You should now be booted in 10.6.0. Audio and extended graphics support won't be working (no audio and 1024x768 unaccelerated graphics is all you'll get at this point). Don't worry: we'll fix these soon. Network access over wired Ethernet should be working, however, assuming you plugged in your Apple USB Ethernet adaptor and added the interface in the Network pane, hitting Apply afterwards. Now mount/insert your external USB drive and perform the following:

- Copy the DSDT-GA-P55A-UD3-2.0-F11.aml file to your desktop, renaming it as DSDT.aml
- Run the Mac OS X 10.6.5 Combo Update installer, letting it finish but NOT restarting at the end of it. You can ignore it and leave it open or you can force quit the Installer, doesn't matter
- Run the Snow Leopard Graphics Update installer, again letting it finish but NOT restarting at the end of it
- Manually delete /System/Library/Extensions/AppleHDA.kext, copying it somewhere else for safekeeping first

Now run MultiBeast and select the following options:

- UserDSDT Install
- System Utilities
- Kexts -> Audio -> VoodooHDA -> Experimental -> VoodooHDA 0.2.56 (don't use .61 or .70, they have a bad hissing problem but even .56 had a hissing problem as well)
- Drivers & Bootloaders -> Kexts & Enablers -> Audio -> Realtek ALC 8xx -> ALC8xxHDA
- Drivers & Bootloaders -> Kexts & Enablers -> Audio -> Realtek ALC 8xx -> AppleHDA Rollback
- Drivers & Bootloaders -> Kexts & Enablers -> Audio -> Realtek ALC 8xx -> Non-DSDT HDAEnabler -> ALC892

- Drivers & Bootloaders -> Kexts & Enablers -> IOAHCIBlockStorageInjector
- Drivers & Bootloaders -> Kexts & Enablers -> Disk -> JMicron 36x -> JMicron36xSATA
- Kexts -> Graphics -> Enablers -> ATY_Init Vervet
- com.apple.boot.plist -> 32-bit GraphicsEnabler=No

- Drivers & Bootloaders -> Bootloaders -> Chameleon 2.0 RC5 - ATI Experimental

Restart after this and you should have a Hackintosh Mac Pro with functioning wired Ethernet, Quartz Extreme acceleration and full resolution support from your ATI 5770 graphics card, and front panel audio without hissing from the built-in motherboard hardware. Although all of this information is available from disparate sources out there I hope having it in one place for one particular hardware configuration is helpful.
This set up is much cleaner, with no non-standard graphics kexts any more and no GraphicsEnabler=No hacks! The new pseudo-native ALC892 high-def audio support is much better than the brute-force VoodooHDA as well, and has no hiss at all as opposed to the quiet hiss before.

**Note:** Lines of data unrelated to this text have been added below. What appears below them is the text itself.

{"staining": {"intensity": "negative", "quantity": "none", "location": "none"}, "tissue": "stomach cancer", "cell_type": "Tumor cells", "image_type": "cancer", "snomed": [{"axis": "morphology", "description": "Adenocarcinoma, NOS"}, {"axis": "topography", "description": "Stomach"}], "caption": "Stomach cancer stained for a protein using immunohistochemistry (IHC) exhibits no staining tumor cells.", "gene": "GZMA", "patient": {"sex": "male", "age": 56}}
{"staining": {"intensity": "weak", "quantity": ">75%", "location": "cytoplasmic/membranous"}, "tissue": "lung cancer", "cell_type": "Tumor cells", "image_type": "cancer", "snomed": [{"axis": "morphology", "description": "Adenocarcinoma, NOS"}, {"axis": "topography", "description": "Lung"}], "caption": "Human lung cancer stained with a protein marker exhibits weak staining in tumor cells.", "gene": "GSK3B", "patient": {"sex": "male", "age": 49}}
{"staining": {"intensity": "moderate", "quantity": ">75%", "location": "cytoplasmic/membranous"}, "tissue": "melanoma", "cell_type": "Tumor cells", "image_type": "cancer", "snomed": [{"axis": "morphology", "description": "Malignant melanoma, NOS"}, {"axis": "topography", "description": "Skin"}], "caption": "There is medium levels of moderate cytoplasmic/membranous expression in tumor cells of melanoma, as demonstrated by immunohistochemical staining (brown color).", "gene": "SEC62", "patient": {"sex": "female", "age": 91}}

Oh, and finally, with regard to Best Buy: Amazon.com, from which I'd bought my original Radeon 5770 that failed, accepted it as a return despite it being well beyond the usual 30-day window and sent me a prepaid return label! I ordered an identical replacement card from Amazon, which is now $7 cheaper than its October 2010 price to boot, and will abuse Best Buy's no-restocking fee return policy when the replacement from Amazon arrives on Thursday. Thank you for loaning me this card for a few days, Best Buy, although I'd sure have hated to truly pay your store's price, $67 higher than that of Amazon…

:banana:
 

moff_quigley

Why don't you have a seat over there?
Jan 27, 2005
4,402
2
Poseurville
That's pretty freakin' cool but after reading this I feel pretty good about spending $2K on the 8-core Mac Pro a year or so ago.